Hello Meow sees the bearded wonder open with some infectious computer game melodics; a part of me is still suspicious of the motives for recording this type of song – but I’ll try not to be cynical and over-analyse. Theme From Sprite then sees Jenkinson weld his love of bass guitar with shrill electronic tones and live percussion, a delightfully downbeat slab of blues – oozing with twinkling melodies and far more adeptly arranged than is at first apparent. Bubble Life, meanwhile, sounds like a homage to Jenkinson’s earliest works, as it quirkily, restlessly and whimsically positions hi-brow electronics alongside flippant bass tumbles to recreate the famous Squarepusher blueprint.

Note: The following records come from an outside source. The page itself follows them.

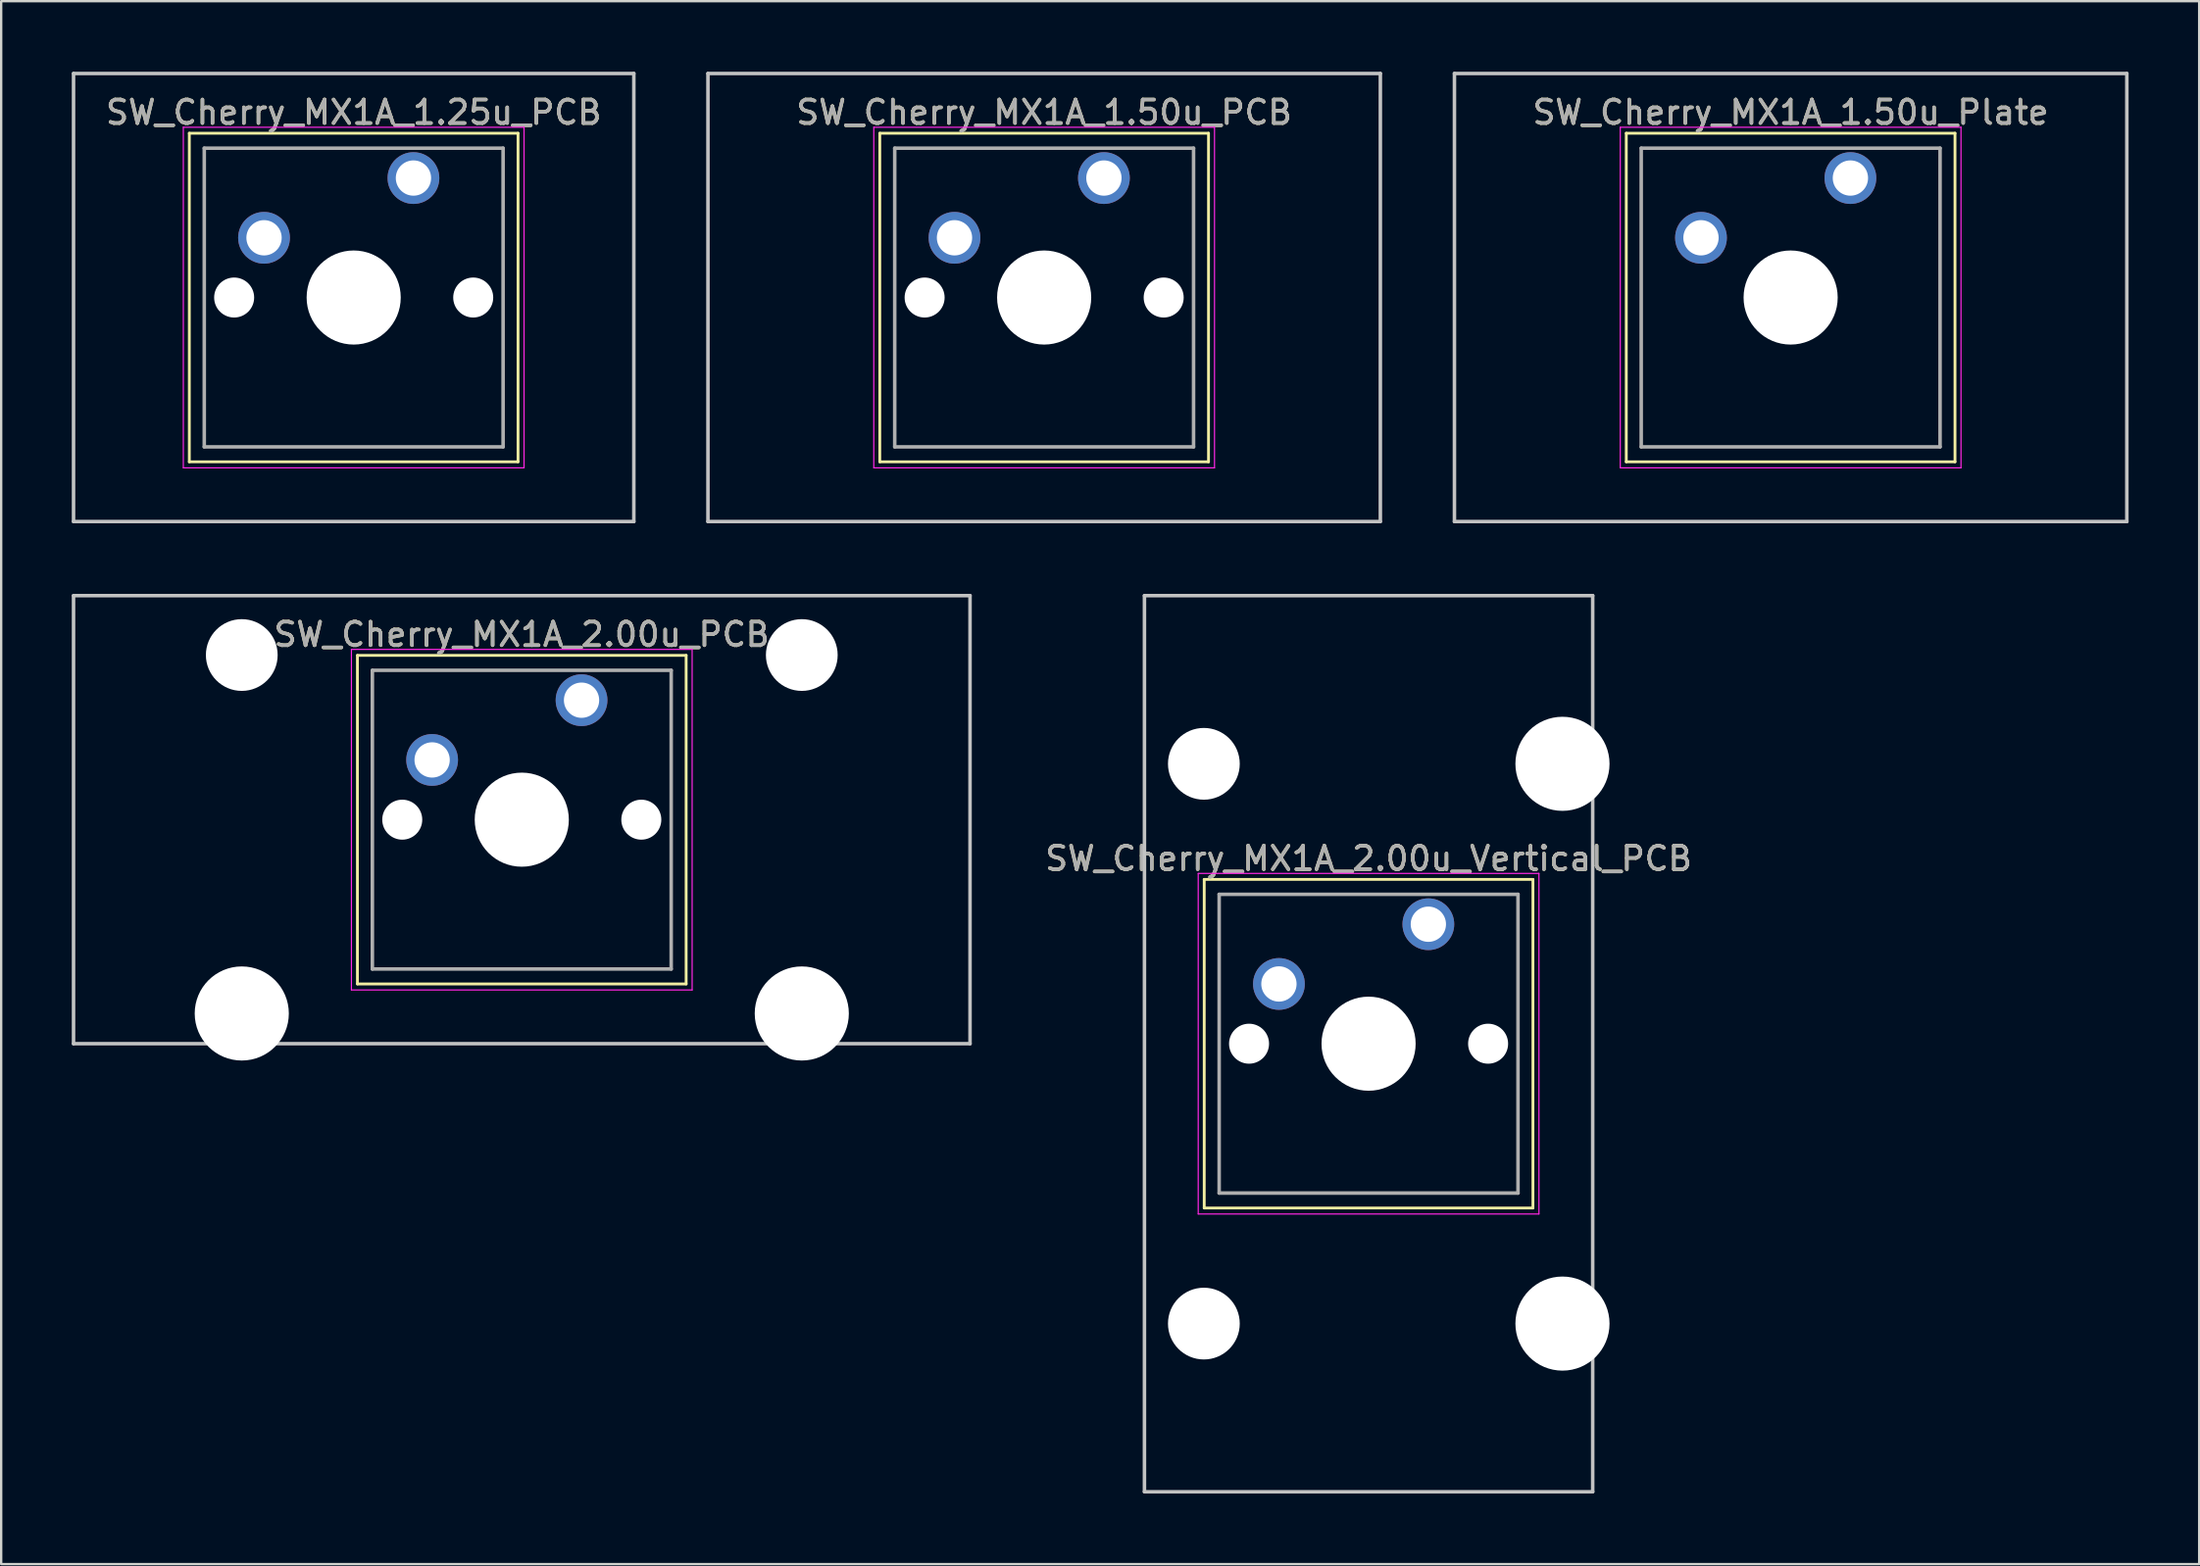
<source format=kicad_pcb>
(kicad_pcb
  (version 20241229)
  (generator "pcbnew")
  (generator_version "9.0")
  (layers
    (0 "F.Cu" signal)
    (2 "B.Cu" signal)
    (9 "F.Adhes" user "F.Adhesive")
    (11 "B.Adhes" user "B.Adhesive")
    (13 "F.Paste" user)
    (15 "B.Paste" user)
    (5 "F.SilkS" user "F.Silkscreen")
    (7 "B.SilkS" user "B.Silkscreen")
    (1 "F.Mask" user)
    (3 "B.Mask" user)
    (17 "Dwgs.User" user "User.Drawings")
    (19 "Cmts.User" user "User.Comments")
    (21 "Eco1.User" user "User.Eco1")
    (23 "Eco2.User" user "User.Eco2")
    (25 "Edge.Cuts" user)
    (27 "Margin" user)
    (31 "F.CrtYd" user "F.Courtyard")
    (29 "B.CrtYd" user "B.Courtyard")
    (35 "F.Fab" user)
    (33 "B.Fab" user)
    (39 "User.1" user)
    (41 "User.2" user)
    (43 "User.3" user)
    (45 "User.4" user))
  (footprint "SW_Cherry_MX1A_1.50u_PCB"
    (layer "F.Cu")
    (at 43.865 4.52)
    (property "Reference" "SW_Cherry_MX1A_1.50u_PCB" (at -2.54 -2.794 0) (layer "F.SilkS") (effects (font (size 1 1) (thickness 0.15))))
    (attr through_hole)
    (fp_line (start -9.525 -1.905) (end 4.445 -1.905) (stroke (width 0.12) (type solid)) (layer "F.SilkS"))
    (fp_line (start -9.525 12.065) (end -9.525 -1.905) (stroke (width 0.12) (type solid)) (layer "F.SilkS"))
    (fp_line (start 4.445 -1.905) (end 4.445 12.065) (stroke (width 0.12) (type solid)) (layer "F.SilkS"))
    (fp_line (start 4.445 12.065) (end -9.525 12.065) (stroke (width 0.12) (type solid)) (layer "F.SilkS"))
    (fp_line (start -16.828 -4.445) (end 11.748 -4.445) (stroke (width 0.15) (type solid)) (layer "Dwgs.User"))
    (fp_line (start -16.828 14.605) (end -16.828 -4.445) (stroke (width 0.15) (type solid)) (layer "Dwgs.User"))
    (fp_line (start 11.748 -4.445) (end 11.748 14.605) (stroke (width 0.15) (type solid)) (layer "Dwgs.User"))
    (fp_line (start 11.748 14.605) (end -16.828 14.605) (stroke (width 0.15) (type solid)) (layer "Dwgs.User"))
    (fp_line (start -9.78 -2.16) (end 4.7 -2.16) (stroke (width 0.05) (type solid)) (layer "F.CrtYd"))
    (fp_line (start -9.78 12.32) (end -9.78 -2.16) (stroke (width 0.05) (type solid)) (layer "F.CrtYd"))
    (fp_line (start 4.7 -2.16) (end 4.7 12.32) (stroke (width 0.05) (type solid)) (layer "F.CrtYd"))
    (fp_line (start 4.7 12.32) (end -9.78 12.32) (stroke (width 0.05) (type solid)) (layer "F.CrtYd"))
    (fp_line (start -8.89 -1.27) (end 3.81 -1.27) (stroke (width 0.15) (type solid)) (layer "F.Fab"))
    (fp_line (start -8.89 11.43) (end -8.89 -1.27) (stroke (width 0.15) (type solid)) (layer "F.Fab"))
    (fp_line (start 3.81 -1.27) (end 3.81 11.43) (stroke (width 0.15) (type solid)) (layer "F.Fab"))
    (fp_line (start 3.81 11.43) (end -8.89 11.43) (stroke (width 0.15) (type solid)) (layer "F.Fab"))
    (fp_text user "${REFERENCE}" (at -2.54 -2.794 0) (layer "F.Fab") (effects (font (size 1 1) (thickness 0.15))))
    (pad "" np_thru_hole circle (at -7.62 5.08) (size 1.7 1.7) (drill 1.7) (layers "*.Cu" "*.Mask"))
    (pad "" np_thru_hole circle (at -2.54 5.08) (size 4 4) (drill 4) (layers "*.Cu" "*.Mask"))
    (pad "" np_thru_hole circle (at 2.54 5.08) (size 1.7 1.7) (drill 1.7) (layers "*.Cu" "*.Mask"))
    (pad "1" thru_hole circle (at 0 0) (size 2.2 2.2) (drill 1.5) (layers "*.Cu" "*.Mask"))
    (pad "2" thru_hole circle (at -6.35 2.54) (size 2.2 2.2) (drill 1.5) (layers "*.Cu" "*.Mask")))
  (footprint "SW_Cherry_MX1A_2.00u_Vertical_PCB"
    (layer "F.Cu")
    (at 57.653 36.245)
    (property "Reference" "SW_Cherry_MX1A_2.00u_Vertical_PCB" (at -2.54 -2.794 0) (layer "F.SilkS") (effects (font (size 1 1) (thickness 0.15))))
    (attr through_hole)
    (fp_line (start -9.525 -1.905) (end 4.445 -1.905) (stroke (width 0.12) (type solid)) (layer "F.SilkS"))
    (fp_line (start -9.525 12.065) (end -9.525 -1.905) (stroke (width 0.12) (type solid)) (layer "F.SilkS"))
    (fp_line (start 4.445 -1.905) (end 4.445 12.065) (stroke (width 0.12) (type solid)) (layer "F.SilkS"))
    (fp_line (start 4.445 12.065) (end -9.525 12.065) (stroke (width 0.12) (type solid)) (layer "F.SilkS"))
    (fp_line (start -12.065 -13.97) (end 6.985 -13.97) (stroke (width 0.15) (type solid)) (layer "Dwgs.User"))
    (fp_line (start -12.065 24.13) (end -12.065 -13.97) (stroke (width 0.15) (type solid)) (layer "Dwgs.User"))
    (fp_line (start 6.985 -13.97) (end 6.985 24.13) (stroke (width 0.15) (type solid)) (layer "Dwgs.User"))
    (fp_line (start 6.985 24.13) (end -12.065 24.13) (stroke (width 0.15) (type solid)) (layer "Dwgs.User"))
    (fp_line (start -9.78 -2.16) (end 4.7 -2.16) (stroke (width 0.05) (type solid)) (layer "F.CrtYd"))
    (fp_line (start -9.78 12.32) (end -9.78 -2.16) (stroke (width 0.05) (type solid)) (layer "F.CrtYd"))
    (fp_line (start 4.7 -2.16) (end 4.7 12.32) (stroke (width 0.05) (type solid)) (layer "F.CrtYd"))
    (fp_line (start 4.7 12.32) (end -9.78 12.32) (stroke (width 0.05) (type solid)) (layer "F.CrtYd"))
    (fp_line (start -8.89 -1.27) (end 3.81 -1.27) (stroke (width 0.15) (type solid)) (layer "F.Fab"))
    (fp_line (start -8.89 11.43) (end -8.89 -1.27) (stroke (width 0.15) (type solid)) (layer "F.Fab"))
    (fp_line (start 3.81 -1.27) (end 3.81 11.43) (stroke (width 0.15) (type solid)) (layer "F.Fab"))
    (fp_line (start 3.81 11.43) (end -8.89 11.43) (stroke (width 0.15) (type solid)) (layer "F.Fab"))
    (fp_text user "${REFERENCE}" (at -2.54 -2.794 0) (layer "F.Fab") (effects (font (size 1 1) (thickness 0.15))))
    (pad "" np_thru_hole circle (at -9.54 -6.82) (size 3.05 3.05) (drill 3.05) (layers "*.Cu" "*.Mask"))
    (pad "" np_thru_hole circle (at -9.54 16.98) (size 3.05 3.05) (drill 3.05) (layers "*.Cu" "*.Mask"))
    (pad "" np_thru_hole circle (at -7.62 5.08) (size 1.7 1.7) (drill 1.7) (layers "*.Cu" "*.Mask"))
    (pad "" np_thru_hole circle (at -2.54 5.08) (size 4 4) (drill 4) (layers "*.Cu" "*.Mask"))
    (pad "" np_thru_hole circle (at 2.54 5.08) (size 1.7 1.7) (drill 1.7) (layers "*.Cu" "*.Mask"))
    (pad "" np_thru_hole circle (at 5.7 -6.82) (size 4 4) (drill 4) (layers "*.Cu" "*.Mask"))
    (pad "" np_thru_hole circle (at 5.7 16.98) (size 4 4) (drill 4) (layers "*.Cu" "*.Mask"))
    (pad "1" thru_hole circle (at 0 0) (size 2.2 2.2) (drill 1.5) (layers "*.Cu" "*.Mask"))
    (pad "2" thru_hole circle (at -6.35 2.54) (size 2.2 2.2) (drill 1.5) (layers "*.Cu" "*.Mask")))
  (footprint "SW_Cherry_MX1A_1.50u_Plate"
    (layer "F.Cu")
    (at 75.59 4.52)
    (property "Reference" "SW_Cherry_MX1A_1.50u_Plate" (at -2.54 -2.794 0) (layer "F.SilkS") (effects (font (size 1 1) (thickness 0.15))))
    (attr through_hole)
    (fp_line (start -9.525 -1.905) (end 4.445 -1.905) (stroke (width 0.12) (type solid)) (layer "F.SilkS"))
    (fp_line (start -9.525 12.065) (end -9.525 -1.905) (stroke (width 0.12) (type solid)) (layer "F.SilkS"))
    (fp_line (start 4.445 -1.905) (end 4.445 12.065) (stroke (width 0.12) (type solid)) (layer "F.SilkS"))
    (fp_line (start 4.445 12.065) (end -9.525 12.065) (stroke (width 0.12) (type solid)) (layer "F.SilkS"))
    (fp_line (start -16.828 -4.445) (end 11.748 -4.445) (stroke (width 0.15) (type solid)) (layer "Dwgs.User"))
    (fp_line (start -16.828 14.605) (end -16.828 -4.445) (stroke (width 0.15) (type solid)) (layer "Dwgs.User"))
    (fp_line (start 11.748 -4.445) (end 11.748 14.605) (stroke (width 0.15) (type solid)) (layer "Dwgs.User"))
    (fp_line (start 11.748 14.605) (end -16.828 14.605) (stroke (width 0.15) (type solid)) (layer "Dwgs.User"))
    (fp_line (start -9.78 -2.16) (end 4.7 -2.16) (stroke (width 0.05) (type solid)) (layer "F.CrtYd"))
    (fp_line (start -9.78 12.32) (end -9.78 -2.16) (stroke (width 0.05) (type solid)) (layer "F.CrtYd"))
    (fp_line (start 4.7 -2.16) (end 4.7 12.32) (stroke (width 0.05) (type solid)) (layer "F.CrtYd"))
    (fp_line (start 4.7 12.32) (end -9.78 12.32) (stroke (width 0.05) (type solid)) (layer "F.CrtYd"))
    (fp_line (start -8.89 -1.27) (end 3.81 -1.27) (stroke (width 0.15) (type solid)) (layer "F.Fab"))
    (fp_line (start -8.89 11.43) (end -8.89 -1.27) (stroke (width 0.15) (type solid)) (layer "F.Fab"))
    (fp_line (start 3.81 -1.27) (end 3.81 11.43) (stroke (width 0.15) (type solid)) (layer "F.Fab"))
    (fp_line (start 3.81 11.43) (end -8.89 11.43) (stroke (width 0.15) (type solid)) (layer "F.Fab"))
    (fp_text user "${REFERENCE}" (at -2.54 -2.794 0) (layer "F.Fab") (effects (font (size 1 1) (thickness 0.15))))
    (pad "" np_thru_hole circle (at -2.54 5.08) (size 4 4) (drill 4) (layers "*.Cu" "*.Mask"))
    (pad "1" thru_hole circle (at 0 0) (size 2.2 2.2) (drill 1.5) (layers "*.Cu" "*.Mask"))
    (pad "2" thru_hole circle (at -6.35 2.54) (size 2.2 2.2) (drill 1.5) (layers "*.Cu" "*.Mask")))
  (footprint "SW_Cherry_MX1A_1.25u_PCB"
    (layer "F.Cu")
    (at 14.521 4.52)
    (property "Reference" "SW_Cherry_MX1A_1.25u_PCB" (at -2.54 -2.794 0) (layer "F.SilkS") (effects (font (size 1 1) (thickness 0.15))))
    (attr through_hole)
    (fp_line (start -9.525 -1.905) (end 4.445 -1.905) (stroke (width 0.12) (type solid)) (layer "F.SilkS"))
    (fp_line (start -9.525 12.065) (end -9.525 -1.905) (stroke (width 0.12) (type solid)) (layer "F.SilkS"))
    (fp_line (start 4.445 -1.905) (end 4.445 12.065) (stroke (width 0.12) (type solid)) (layer "F.SilkS"))
    (fp_line (start 4.445 12.065) (end -9.525 12.065) (stroke (width 0.12) (type solid)) (layer "F.SilkS"))
    (fp_line (start -14.446 -4.445) (end 9.366 -4.445) (stroke (width 0.15) (type solid)) (layer "Dwgs.User"))
    (fp_line (start -14.446 14.605) (end -14.446 -4.445) (stroke (width 0.15) (type solid)) (layer "Dwgs.User"))
    (fp_line (start 9.366 -4.445) (end 9.366 14.605) (stroke (width 0.15) (type solid)) (layer "Dwgs.User"))
    (fp_line (start 9.366 14.605) (end -14.446 14.605) (stroke (width 0.15) (type solid)) (layer "Dwgs.User"))
    (fp_line (start -9.78 -2.16) (end 4.7 -2.16) (stroke (width 0.05) (type solid)) (layer "F.CrtYd"))
    (fp_line (start -9.78 12.32) (end -9.78 -2.16) (stroke (width 0.05) (type solid)) (layer "F.CrtYd"))
    (fp_line (start 4.7 -2.16) (end 4.7 12.32) (stroke (width 0.05) (type solid)) (layer "F.CrtYd"))
    (fp_line (start 4.7 12.32) (end -9.78 12.32) (stroke (width 0.05) (type solid)) (layer "F.CrtYd"))
    (fp_line (start -8.89 -1.27) (end 3.81 -1.27) (stroke (width 0.15) (type solid)) (layer "F.Fab"))
    (fp_line (start -8.89 11.43) (end -8.89 -1.27) (stroke (width 0.15) (type solid)) (layer "F.Fab"))
    (fp_line (start 3.81 -1.27) (end 3.81 11.43) (stroke (width 0.15) (type solid)) (layer "F.Fab"))
    (fp_line (start 3.81 11.43) (end -8.89 11.43) (stroke (width 0.15) (type solid)) (layer "F.Fab"))
    (fp_text user "${REFERENCE}" (at -2.54 -2.794 0) (layer "F.Fab") (effects (font (size 1 1) (thickness 0.15))))
    (pad "" np_thru_hole circle (at -7.62 5.08) (size 1.7 1.7) (drill 1.7) (layers "*.Cu" "*.Mask"))
    (pad "" np_thru_hole circle (at -2.54 5.08) (size 4 4) (drill 4) (layers "*.Cu" "*.Mask"))
    (pad "" np_thru_hole circle (at 2.54 5.08) (size 1.7 1.7) (drill 1.7) (layers "*.Cu" "*.Mask"))
    (pad "1" thru_hole circle (at 0 0) (size 2.2 2.2) (drill 1.5) (layers "*.Cu" "*.Mask"))
    (pad "2" thru_hole circle (at -6.35 2.54) (size 2.2 2.2) (drill 1.5) (layers "*.Cu" "*.Mask")))
  (footprint "SW_Cherry_MX1A_2.00u_PCB"
    (layer "F.Cu")
    (at 21.665 26.72)
    (property "Reference" "SW_Cherry_MX1A_2.00u_PCB" (at -2.54 -2.794 0) (layer "F.SilkS") (effects (font (size 1 1) (thickness 0.15))))
    (attr through_hole)
    (fp_line (start -9.525 -1.905) (end 4.445 -1.905) (stroke (width 0.12) (type solid)) (layer "F.SilkS"))
    (fp_line (start -9.525 12.065) (end -9.525 -1.905) (stroke (width 0.12) (type solid)) (layer "F.SilkS"))
    (fp_line (start 4.445 -1.905) (end 4.445 12.065) (stroke (width 0.12) (type solid)) (layer "F.SilkS"))
    (fp_line (start 4.445 12.065) (end -9.525 12.065) (stroke (width 0.12) (type solid)) (layer "F.SilkS"))
    (fp_line (start -21.59 -4.445) (end 16.51 -4.445) (stroke (width 0.15) (type solid)) (layer "Dwgs.User"))
    (fp_line (start -21.59 14.605) (end -21.59 -4.445) (stroke (width 0.15) (type solid)) (layer "Dwgs.User"))
    (fp_line (start 16.51 -4.445) (end 16.51 14.605) (stroke (width 0.15) (type solid)) (layer "Dwgs.User"))
    (fp_line (start 16.51 14.605) (end -21.59 14.605) (stroke (width 0.15) (type solid)) (layer "Dwgs.User"))
    (fp_line (start -9.78 -2.16) (end 4.7 -2.16) (stroke (width 0.05) (type solid)) (layer "F.CrtYd"))
    (fp_line (start -9.78 12.32) (end -9.78 -2.16) (stroke (width 0.05) (type solid)) (layer "F.CrtYd"))
    (fp_line (start 4.7 -2.16) (end 4.7 12.32) (stroke (width 0.05) (type solid)) (layer "F.CrtYd"))
    (fp_line (start 4.7 12.32) (end -9.78 12.32) (stroke (width 0.05) (type solid)) (layer "F.CrtYd"))
    (fp_line (start -8.89 -1.27) (end 3.81 -1.27) (stroke (width 0.15) (type solid)) (layer "F.Fab"))
    (fp_line (start -8.89 11.43) (end -8.89 -1.27) (stroke (width 0.15) (type solid)) (layer "F.Fab"))
    (fp_line (start 3.81 -1.27) (end 3.81 11.43) (stroke (width 0.15) (type solid)) (layer "F.Fab"))
    (fp_line (start 3.81 11.43) (end -8.89 11.43) (stroke (width 0.15) (type solid)) (layer "F.Fab"))
    (fp_text user "${REFERENCE}" (at -2.54 -2.794 0) (layer "F.Fab") (effects (font (size 1 1) (thickness 0.15))))
    (pad "" np_thru_hole circle (at -14.44 -1.92) (size 3.05 3.05) (drill 3.05) (layers "*.Cu" "*.Mask"))
    (pad "" np_thru_hole circle (at -14.44 13.32) (size 4 4) (drill 4) (layers "*.Cu" "*.Mask"))
    (pad "" np_thru_hole circle (at -7.62 5.08) (size 1.7 1.7) (drill 1.7) (layers "*.Cu" "*.Mask"))
    (pad "" np_thru_hole circle (at -2.54 5.08) (size 4 4) (drill 4) (layers "*.Cu" "*.Mask"))
    (pad "" np_thru_hole circle (at 2.54 5.08) (size 1.7 1.7) (drill 1.7) (layers "*.Cu" "*.Mask"))
    (pad "" np_thru_hole circle (at 9.36 -1.92) (size 3.05 3.05) (drill 3.05) (layers "*.Cu" "*.Mask"))
    (pad "" np_thru_hole circle (at 9.36 13.32) (size 4 4) (drill 4) (layers "*.Cu" "*.Mask"))
    (pad "1" thru_hole circle (at 0 0) (size 2.2 2.2) (drill 1.5) (layers "*.Cu" "*.Mask"))
    (pad "2" thru_hole circle (at -6.35 2.54) (size 2.2 2.2) (drill 1.5) (layers "*.Cu" "*.Mask")))
  (gr_rect
    (start -3 -3)
    (end 90.412 63.45)
    (stroke (width 0.1) (type default))
    (fill no)
    (layer "Edge.Cuts")))
</source>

There’s something here for all comers. Planetarium and Rotate Electrolyte combine drum’n’bass breaks with squelched, atmospheric sci-fi melody tones, whilst The Modern Bass Guitar takes the madcap, My Red Hot Car, shit-faced programming route. Elsewhere, Circlewave 2 finds Jenkinson deeply submerged in bustling, earthy jazz introspection, the 6-minute atonal drones of Vacuum Garden infuriate as usual - or make a welcome break however you want to look at it, and Plotinus throws the whole damn lot into the melting pot.

This is an artist that no one dares plagiarise for fear of making an idiot out of themselves – and in the world of cheapskate bandwagon jumpers known as modern electronic music, that's really saying something. So be grateful that Jenkinson has had the wisdom and decency to throw his public an olive branch, whilst remaining as forward thinking, relevant and as predictably unpredictable as ever.